* [What is required]: Look through the records below and say how many lines include "Left". Give only that number.

──────── Supplied data

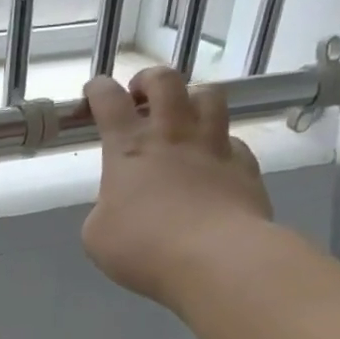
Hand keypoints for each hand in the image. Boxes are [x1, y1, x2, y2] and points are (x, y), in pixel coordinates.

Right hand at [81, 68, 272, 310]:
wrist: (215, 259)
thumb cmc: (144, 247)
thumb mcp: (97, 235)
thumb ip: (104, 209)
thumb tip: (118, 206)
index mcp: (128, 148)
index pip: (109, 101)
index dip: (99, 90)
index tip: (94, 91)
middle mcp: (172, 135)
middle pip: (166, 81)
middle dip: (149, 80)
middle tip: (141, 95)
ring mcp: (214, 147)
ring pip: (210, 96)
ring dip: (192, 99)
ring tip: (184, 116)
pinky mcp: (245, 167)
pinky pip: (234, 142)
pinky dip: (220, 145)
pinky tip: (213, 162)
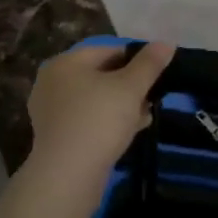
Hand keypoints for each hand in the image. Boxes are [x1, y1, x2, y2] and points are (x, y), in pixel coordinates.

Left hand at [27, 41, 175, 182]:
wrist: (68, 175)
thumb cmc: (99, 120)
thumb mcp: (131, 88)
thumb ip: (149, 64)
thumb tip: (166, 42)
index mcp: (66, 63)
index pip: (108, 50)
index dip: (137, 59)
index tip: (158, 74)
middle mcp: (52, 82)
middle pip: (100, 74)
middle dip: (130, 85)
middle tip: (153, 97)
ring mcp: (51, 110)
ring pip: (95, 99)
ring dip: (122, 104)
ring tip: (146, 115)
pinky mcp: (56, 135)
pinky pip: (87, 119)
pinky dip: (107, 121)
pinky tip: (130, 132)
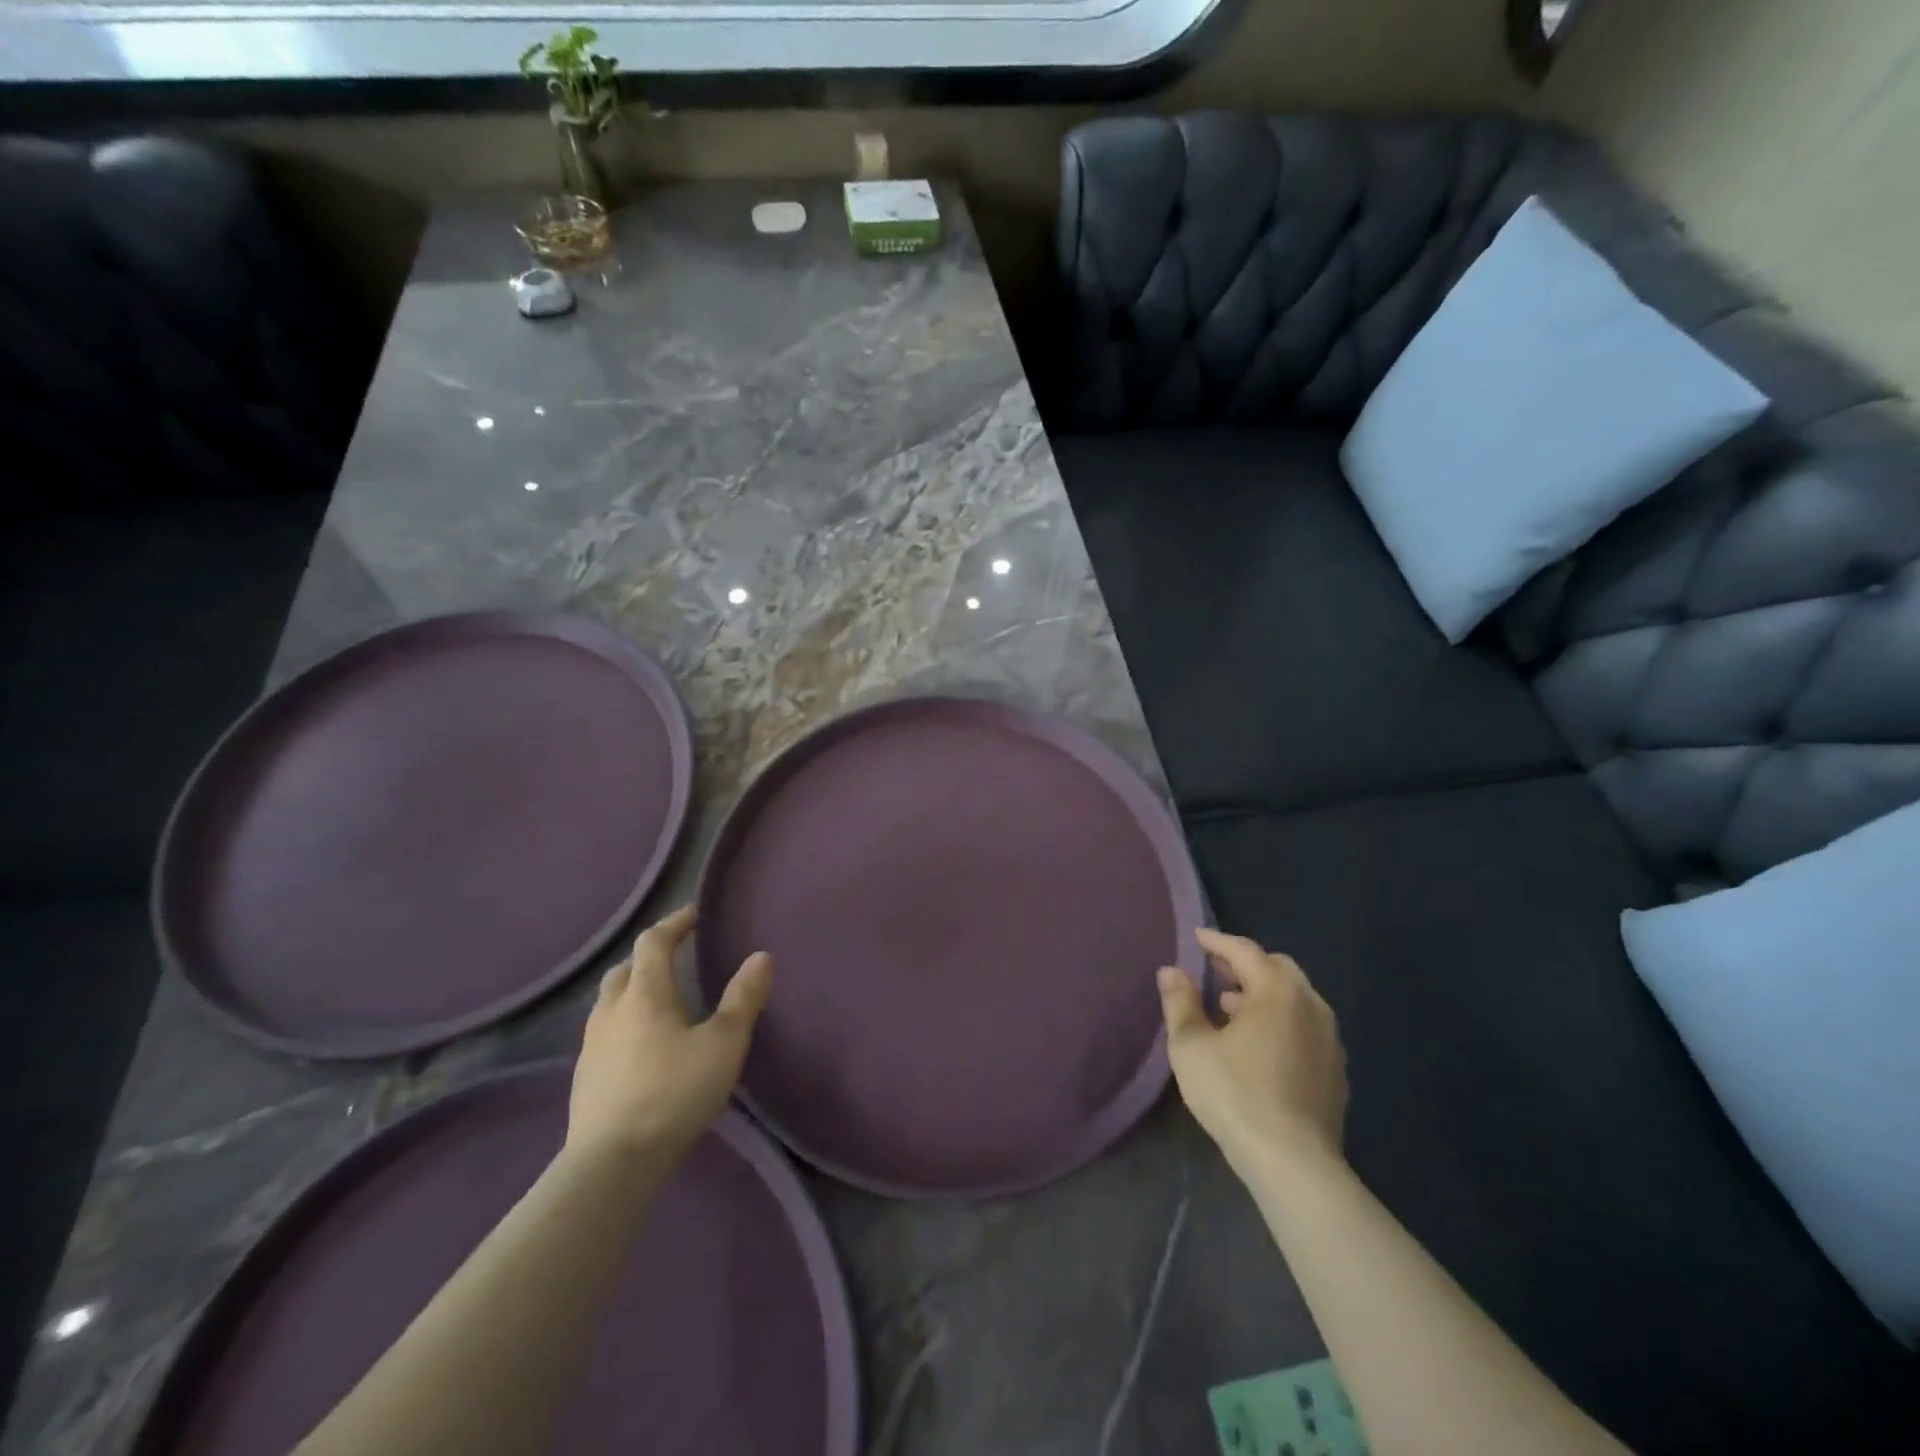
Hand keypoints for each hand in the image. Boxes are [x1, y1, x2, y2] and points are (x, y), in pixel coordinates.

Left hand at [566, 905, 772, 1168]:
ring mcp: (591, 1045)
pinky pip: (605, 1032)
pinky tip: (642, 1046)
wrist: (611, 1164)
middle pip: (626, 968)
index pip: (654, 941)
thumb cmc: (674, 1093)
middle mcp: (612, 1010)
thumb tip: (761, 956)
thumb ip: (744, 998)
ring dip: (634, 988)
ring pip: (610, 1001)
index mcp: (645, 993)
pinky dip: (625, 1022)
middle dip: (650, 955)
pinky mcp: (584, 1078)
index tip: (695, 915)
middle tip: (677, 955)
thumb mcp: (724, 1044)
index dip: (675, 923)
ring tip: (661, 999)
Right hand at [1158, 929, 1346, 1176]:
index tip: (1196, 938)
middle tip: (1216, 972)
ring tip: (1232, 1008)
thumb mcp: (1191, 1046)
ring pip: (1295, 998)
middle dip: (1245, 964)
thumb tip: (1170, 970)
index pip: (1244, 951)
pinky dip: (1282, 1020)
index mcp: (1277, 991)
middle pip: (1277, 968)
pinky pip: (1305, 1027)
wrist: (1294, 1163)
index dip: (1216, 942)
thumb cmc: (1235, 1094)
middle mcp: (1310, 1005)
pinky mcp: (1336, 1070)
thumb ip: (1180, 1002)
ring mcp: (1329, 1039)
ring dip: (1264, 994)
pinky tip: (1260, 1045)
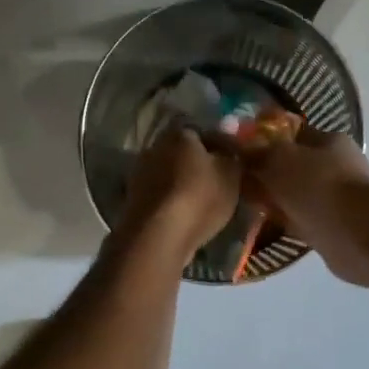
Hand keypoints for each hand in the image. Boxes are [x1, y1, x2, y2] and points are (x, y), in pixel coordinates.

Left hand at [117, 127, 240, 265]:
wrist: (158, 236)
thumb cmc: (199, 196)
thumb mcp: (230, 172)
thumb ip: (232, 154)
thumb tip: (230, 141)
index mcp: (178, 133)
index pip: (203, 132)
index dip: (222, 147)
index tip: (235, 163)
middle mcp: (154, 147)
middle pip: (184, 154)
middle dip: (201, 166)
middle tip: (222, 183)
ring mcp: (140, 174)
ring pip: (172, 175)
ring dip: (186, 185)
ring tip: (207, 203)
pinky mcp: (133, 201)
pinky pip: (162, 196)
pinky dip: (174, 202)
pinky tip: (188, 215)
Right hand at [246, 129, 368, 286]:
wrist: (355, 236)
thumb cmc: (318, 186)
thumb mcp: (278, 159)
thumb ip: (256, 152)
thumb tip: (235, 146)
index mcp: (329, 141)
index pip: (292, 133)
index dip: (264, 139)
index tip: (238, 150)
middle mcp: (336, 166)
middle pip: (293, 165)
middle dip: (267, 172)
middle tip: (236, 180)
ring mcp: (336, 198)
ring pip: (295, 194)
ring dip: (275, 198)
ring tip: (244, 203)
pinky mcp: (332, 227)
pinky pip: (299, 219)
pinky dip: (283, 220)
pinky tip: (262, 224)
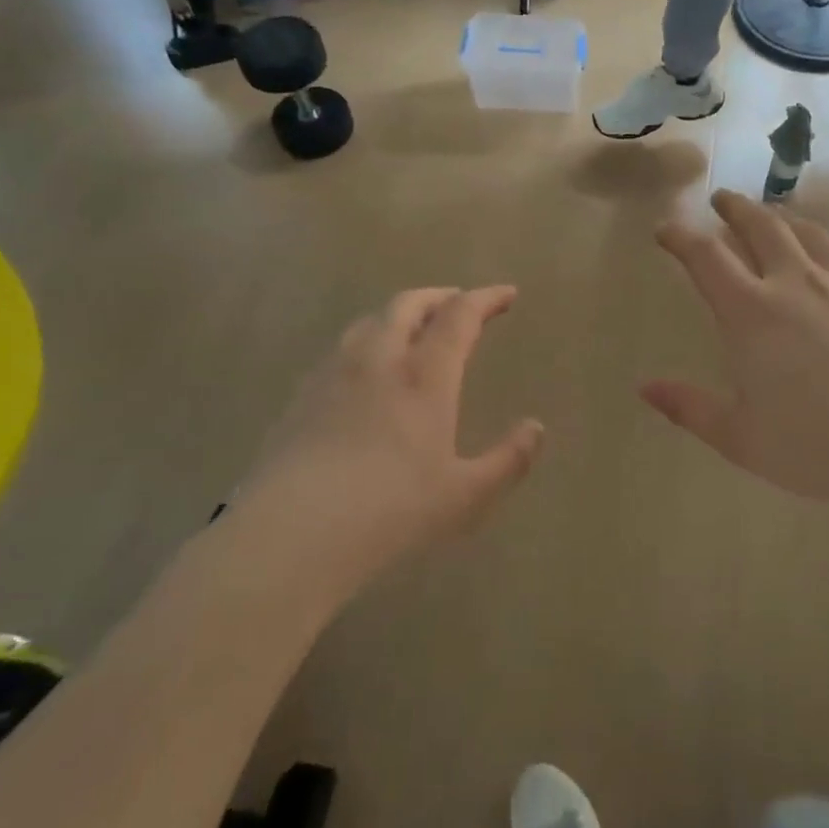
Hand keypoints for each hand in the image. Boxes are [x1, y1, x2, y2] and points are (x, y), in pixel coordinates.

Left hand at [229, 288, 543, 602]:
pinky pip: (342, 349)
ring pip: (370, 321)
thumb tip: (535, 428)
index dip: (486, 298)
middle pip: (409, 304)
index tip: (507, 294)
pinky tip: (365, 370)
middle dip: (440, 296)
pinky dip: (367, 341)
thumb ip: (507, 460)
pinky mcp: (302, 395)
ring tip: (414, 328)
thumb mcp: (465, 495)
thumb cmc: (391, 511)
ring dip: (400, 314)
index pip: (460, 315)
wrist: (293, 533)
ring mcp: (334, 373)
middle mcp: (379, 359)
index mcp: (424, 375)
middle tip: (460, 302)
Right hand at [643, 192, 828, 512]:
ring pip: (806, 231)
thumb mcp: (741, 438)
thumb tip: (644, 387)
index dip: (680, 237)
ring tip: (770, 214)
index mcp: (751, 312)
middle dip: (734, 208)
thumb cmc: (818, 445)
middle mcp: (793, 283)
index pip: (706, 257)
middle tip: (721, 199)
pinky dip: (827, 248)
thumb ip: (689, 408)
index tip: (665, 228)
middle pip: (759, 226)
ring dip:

────────────────

* [Solution below]: 4